1. Die von Amtes wegen zu prüfenden Prozessvoraussetzungen für das Berufungsverfahren sind erfüllt (Art. 59 f., Art. 308 Abs. 1 lit. a und Abs. 2 sowie Art. 311 Abs. 1 i.V.m. Art. 145 Abs. 1 lit. c ZPO). Auf die Berufung ist einzutreten. Zuständig ist die III. Zivilkammer des Kantonsgerichts (Art. 16 Abs. 1 EG-ZPO i.V.m. Art. 14 Abs. 1 lit. d GO).

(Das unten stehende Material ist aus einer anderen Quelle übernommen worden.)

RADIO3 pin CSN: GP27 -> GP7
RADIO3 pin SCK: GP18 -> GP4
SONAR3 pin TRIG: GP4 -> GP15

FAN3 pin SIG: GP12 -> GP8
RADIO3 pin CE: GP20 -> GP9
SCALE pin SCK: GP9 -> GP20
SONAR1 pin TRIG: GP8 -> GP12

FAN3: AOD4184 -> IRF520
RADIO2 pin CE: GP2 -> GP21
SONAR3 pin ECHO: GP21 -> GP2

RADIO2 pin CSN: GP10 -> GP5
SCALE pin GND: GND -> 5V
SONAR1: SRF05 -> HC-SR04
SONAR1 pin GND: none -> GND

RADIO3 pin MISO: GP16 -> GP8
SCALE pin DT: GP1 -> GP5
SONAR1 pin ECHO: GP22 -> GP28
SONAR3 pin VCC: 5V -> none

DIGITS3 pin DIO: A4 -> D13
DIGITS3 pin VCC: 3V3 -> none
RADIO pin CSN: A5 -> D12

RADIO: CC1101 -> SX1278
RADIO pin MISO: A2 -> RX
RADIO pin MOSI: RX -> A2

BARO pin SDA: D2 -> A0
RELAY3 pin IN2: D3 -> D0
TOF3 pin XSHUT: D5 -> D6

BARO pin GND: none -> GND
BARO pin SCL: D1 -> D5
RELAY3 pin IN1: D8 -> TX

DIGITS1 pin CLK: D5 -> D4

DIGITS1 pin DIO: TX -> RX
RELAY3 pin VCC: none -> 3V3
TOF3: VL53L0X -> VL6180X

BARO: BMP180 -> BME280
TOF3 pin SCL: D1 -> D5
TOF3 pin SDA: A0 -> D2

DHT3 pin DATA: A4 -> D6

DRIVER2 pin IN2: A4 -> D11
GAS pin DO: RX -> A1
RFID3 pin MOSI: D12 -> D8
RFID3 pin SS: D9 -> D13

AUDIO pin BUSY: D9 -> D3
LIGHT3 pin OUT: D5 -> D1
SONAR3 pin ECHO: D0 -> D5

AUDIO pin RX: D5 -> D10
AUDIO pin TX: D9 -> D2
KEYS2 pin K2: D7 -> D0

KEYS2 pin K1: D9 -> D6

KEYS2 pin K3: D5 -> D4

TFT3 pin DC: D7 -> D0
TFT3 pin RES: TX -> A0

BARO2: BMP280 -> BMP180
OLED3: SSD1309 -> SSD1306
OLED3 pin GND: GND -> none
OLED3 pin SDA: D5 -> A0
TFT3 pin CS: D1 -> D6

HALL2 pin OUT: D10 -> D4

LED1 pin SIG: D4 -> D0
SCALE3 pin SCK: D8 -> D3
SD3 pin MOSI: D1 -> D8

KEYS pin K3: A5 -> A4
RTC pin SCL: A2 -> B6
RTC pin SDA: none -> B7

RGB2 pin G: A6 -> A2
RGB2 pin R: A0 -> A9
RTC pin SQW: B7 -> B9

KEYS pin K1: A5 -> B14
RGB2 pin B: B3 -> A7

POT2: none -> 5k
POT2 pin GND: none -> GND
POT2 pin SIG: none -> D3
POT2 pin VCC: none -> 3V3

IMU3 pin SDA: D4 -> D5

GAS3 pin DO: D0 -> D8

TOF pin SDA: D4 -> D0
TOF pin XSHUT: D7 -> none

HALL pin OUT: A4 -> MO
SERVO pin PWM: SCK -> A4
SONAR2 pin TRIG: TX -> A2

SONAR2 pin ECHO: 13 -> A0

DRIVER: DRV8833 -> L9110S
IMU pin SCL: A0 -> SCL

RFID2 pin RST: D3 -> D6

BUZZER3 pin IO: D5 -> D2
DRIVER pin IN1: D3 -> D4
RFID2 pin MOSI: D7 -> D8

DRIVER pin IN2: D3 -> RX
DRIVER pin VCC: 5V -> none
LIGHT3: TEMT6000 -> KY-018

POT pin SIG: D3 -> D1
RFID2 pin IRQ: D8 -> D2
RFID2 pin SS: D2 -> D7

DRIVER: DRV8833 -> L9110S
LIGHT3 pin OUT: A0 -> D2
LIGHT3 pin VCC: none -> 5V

2. Mit der Berufung nach Art. 308 ff. ZPO können die unrichtige Rechtsanwendung und/oder die unrichtige Feststellung des Sachverhaltes geltend gemacht werden (Art. 310 ZPO). Den Berufungskläger trifft dabei eine Begründungspflicht (Art. 311 Abs. 1 ZPO). Er hat sich daher sachbezogen mit dem Entscheid der Vorinstanz auseinanderzusetzen und unter Bezugnahme auf die erstinstanzlichen Erwägungen im Einzelnen darzulegen, warum dieser in den angefochtenen Punkten unrichtig sein soll (BGE 138 III 374 E. 4.3.1; Komm., 4. Aufl., Art. 311 N 36). Fehlt eine hinreichende Begründung, hat dies zur Folge, dass auf die Berufung nicht einzutreten ist (ZPO-Rechtsmittel-KUNZ, 2013, Art. 311 N 84; STAEHELIN A./MOSIMANN, in: Staehelin/Grolimund, Zivilprozessrecht, 4. Aufl., § 26 N 42; SEILER, Die Berufung nach ZPO, 2013, N 601). Ungeachtet der Begründungspflicht gilt allerdings der Grundsatz, dass das Recht von Amtes wegen anzuwenden ist, auch im Rechtsmittelverfahren, weshalb die Berufungsinstanz in rechtlicher Hinsicht nicht auf die Prüfung geltend gemachter Rechtsverletzungen beschränkt ist (Art. 57 ZPO; ZPO-Rechtsmittel-KUNZ, Art. 311 N 94; LEUENBERGER/UFFER-TOBLER, Schweizerisches Zivilprozessrecht, 2. Aufl., N 4.52 und 12.41; SEILER, a.a.O., N 893; vgl. auch REETZ, ZPO Komm.,
BO.2025.6-K3 4/14
Art. 311 N 36, S. 3006 unten). Die Berufungsinstanz ist jedoch nicht gehalten, den erstinstanzlichen Entscheid losgelöst von konkreten Anhaltspunkten in der Berufungsbegründung von sich aus in jede Richtung auf mögliche Mängel zu untersuchen. Sie hat sich – abgesehen von offensichtlichen Mängeln – grundsätzlich auf die Beurteilung der in der schriftlichen Begründung erhobenen Beanstandungen zu beschränken (BGE 147 III 176 E. 4.2.1; BGE 144 III 394 E. 4.1.4).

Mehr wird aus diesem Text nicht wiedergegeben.